È il 10 giugno, una data che stando alla cabala del calcio italiano porta bene: esattamente trentaquattro anni dopo, infatti, gli azzurri conquisteranno, sempre a Roma, l’alloro europeo.
Mussolini consegna personalmente nelle mani di Combi, al passo d’addio, la Coppa Rimet e in quelle di Plánicka, il capitano sconfitto, la targa d’onore per i secondi classificati. All’intera rosa, schierata a rendergli omaggio col saluto fascista, il duce regalerà in premio una sua foto autografata (e vabbè), un appartamento, una FIAT Balilla e ventimila lire a testa.
Dopo aver assistito alla gara in tribuna autorità al fianco del dittatorello italiano, Jules Rimet, presidente delle FIFA, esce (cautamente) dall’ufficialità: «Come politico non sta a me giudicarlo, ma come esperto di calcio non vale niente».
Piccola postilla. La Germania va a ricevere le medaglie di bronzo portando due bandiere, quella nazionale a strisce giallo-rosso-nera e quella con la svastica. Questo si saprà solo qualche anno dopo, e quando di quel gesto si capiranno i veri significati sarà troppo tardi.
LA TATTICA
Mentre nel torneo appare per la prima volta il «WM», il vento nuovo destinato a stravolgere il calcio mondiale sulla scia della modifica apportata alla regola del fuorigioco, italia e Cecoslovacchia restano fedeli alle immutabili certezze delle rispettive scuole: quella italiana, ancorata al vecchio metodo (o «WW»), e quella danubiana, che fa del ritmo blando e dei ricami la sua forza e il suo limite.
A parte qualche leggera variante (i terzini in linea e non più a seguire), Pozzo si aggrappa alla fortuna di avere in Luisito Monti il centr’half ideale. Ormai 33enne, non sarà più Doble ancho ma “il centromediano che cammina” fa ancora paura. In tutti i sensi.
Se Monti è l’uomo attorno al quale è imperniata la difesa, dalla cintola in su tutto gira attorno a Meazza. Il grande Peppino sa inventare per le punte (due ali pure e un centravanti classico) o, all’occorrenza, andare alla conclusione personale, meglio se fatta chiamando all’uscita il portiere.

■ ■ ■ ■ ■ ■ ■

● **Obiettivo**
Si elenchino tutti i premi che, secondo il brano sulla finale della Coppa Rimet, il duce regalerà all'intera rosa.

■ ■ ■ ■ ■ ■ ■

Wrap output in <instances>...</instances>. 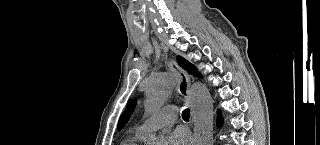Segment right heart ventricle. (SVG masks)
Returning a JSON list of instances; mask_svg holds the SVG:
<instances>
[{
  "mask_svg": "<svg viewBox=\"0 0 320 145\" xmlns=\"http://www.w3.org/2000/svg\"><path fill=\"white\" fill-rule=\"evenodd\" d=\"M144 136L145 135L135 131L127 136L122 145H139L140 142L144 139Z\"/></svg>",
  "mask_w": 320,
  "mask_h": 145,
  "instance_id": "obj_1",
  "label": "right heart ventricle"
}]
</instances>
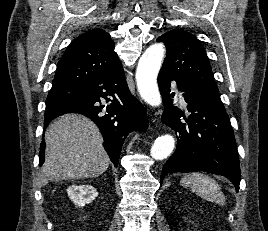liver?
<instances>
[{"label":"liver","instance_id":"liver-1","mask_svg":"<svg viewBox=\"0 0 268 231\" xmlns=\"http://www.w3.org/2000/svg\"><path fill=\"white\" fill-rule=\"evenodd\" d=\"M45 143L42 175L47 180L95 178L109 167L103 138L84 116L66 114L57 118L45 133Z\"/></svg>","mask_w":268,"mask_h":231}]
</instances>
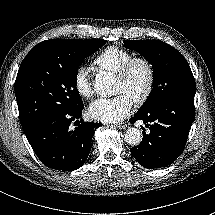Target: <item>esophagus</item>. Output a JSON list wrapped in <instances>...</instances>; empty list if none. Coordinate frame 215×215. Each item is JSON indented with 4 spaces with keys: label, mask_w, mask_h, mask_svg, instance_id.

■ ■ ■ ■ ■ ■ ■

● **Risultato finale**
- una sua foto autografata
- un appartamento
- una FIAT Balilla
- ventimila lire a testa